To, co dzieje się w polskich mediach, najlepiej czuje się na ulicy. Lawina emocjonalnego przekazu, z którego wyłącza się dziecko, zupełnie tak, jakby nie istniało. Kłamstwa i półprawdy, które niestety wielu ludzi bezkrytycznie akceptuje. Właśnie dlatego w zeszły piątek, 23 grudnia, staliśmy z naszym plakatem na ulicy Powstańców Śląskich w Zabrzu.

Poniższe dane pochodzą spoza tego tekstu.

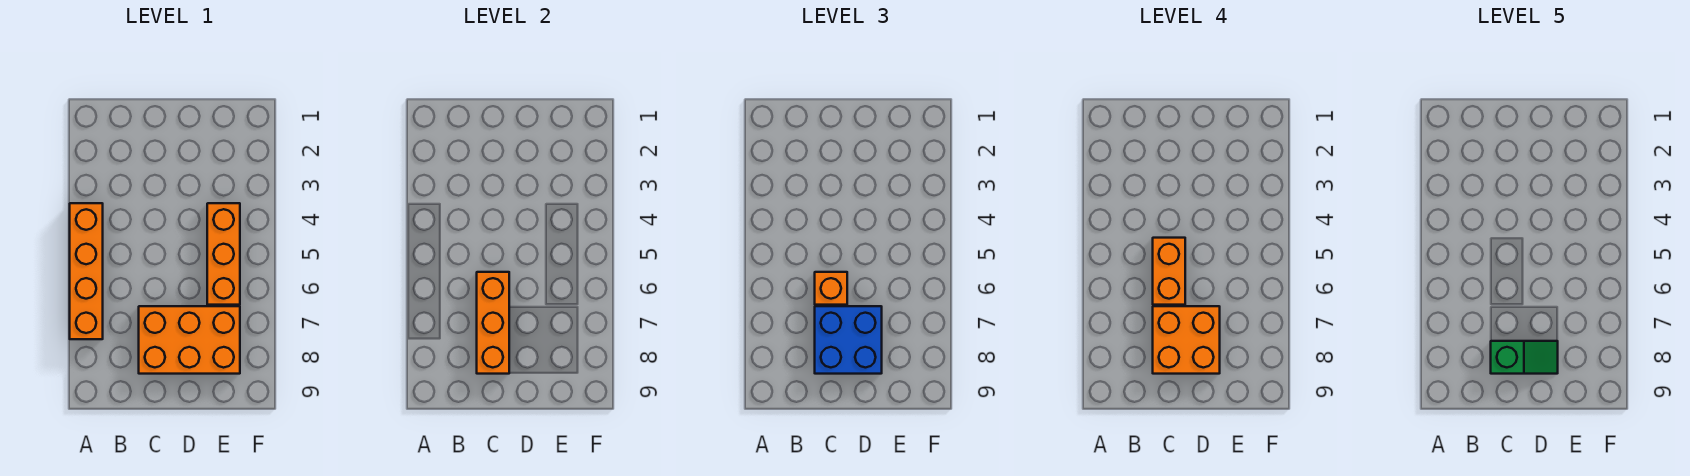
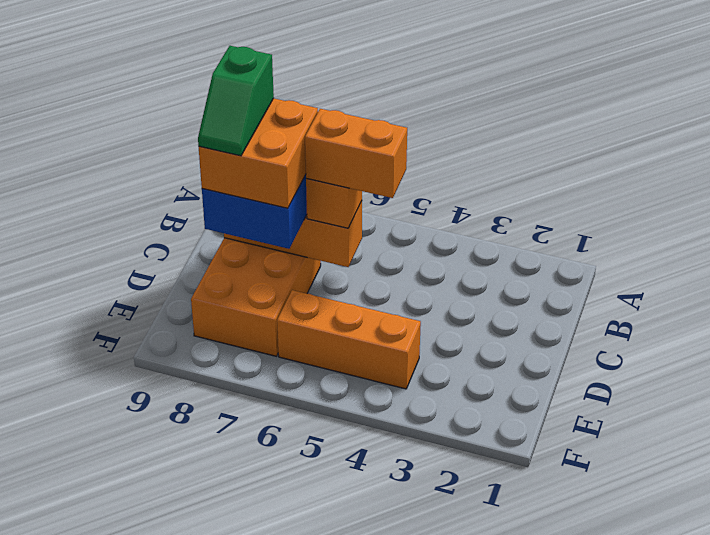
orange brick A4:A7 level 1 -> none

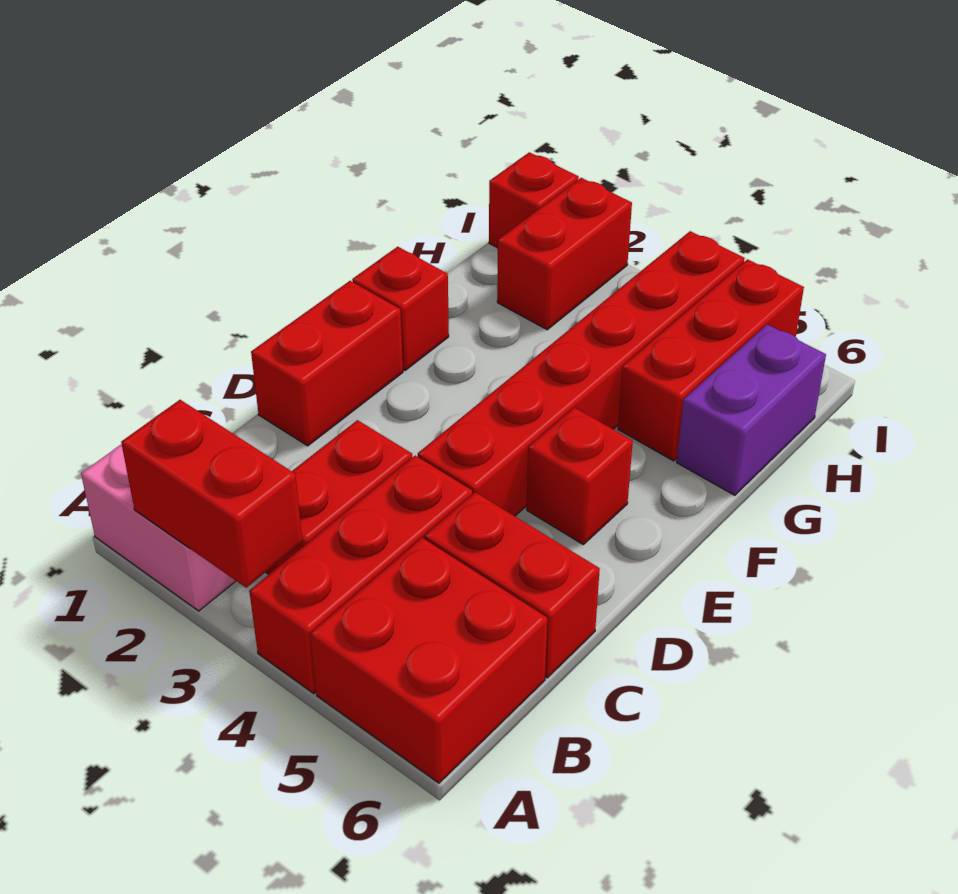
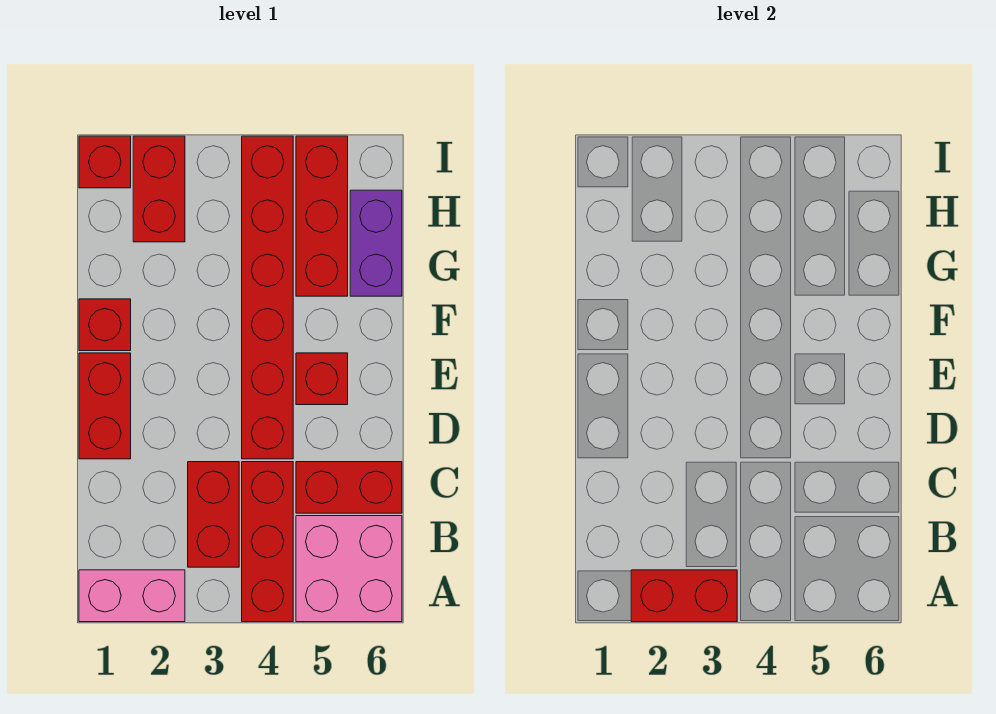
red brick A5:B6 level 1 -> pink brick A5:B6 level 1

Już na początku zgromadzenia jedna z przechodzących nastolatek stwierdziła, zerkając na nasz plakat, że w Polsce nie można dokonać aborcji w 24. tygodniu ciąży. Powiedziała to na tyle głośno, żebyśmy usłyszeli i szła na tyle szybko, żeby nie usłyszeć naszej odpowiedzi. Mimo wszystko starałem się, mówiąc głośno, dotrzeć do oddalającej się dziewczyny. Czy usłyszała? Czy kiedykolwiek sprawdzi czy miała rację? Mam nadzieję, że kiedyś trafi na kogoś, kto zna zapisy prawa i uświadomi ją, że obecnie funkcjonująca ustawa pozwala zabijać dzieci nienarodzone do chwili osiągnięcia przez nie zdolności do życia poza organizmem matki. Tylko w przypadku przesłanki związanej z czynem zabronionym prawo ogranicza możliwość uśmiercania dzieci nienarodzonych do 12 tygodnia ciąży. Czy zobaczy kiedyś jak wygląda 12-tygodniowy człowiek w łonie swojej mamy? Kolejne pytanie bez odpowiedzi. Może właśnie Ty będziesz miał okazję do przekazania tej prawdy?
Nasza pikieta w Zabrzu trwała 1,5 godziny. Na sam koniec podszedł pan, który nie był przekonany do naszych metod. Po kilkunastu minutach rozmowy i obserwacji reagujących przechodniów, usłyszeliśmy od niego głośno wypowiedziane – Oby było więcej takich akcji w Zabrzu!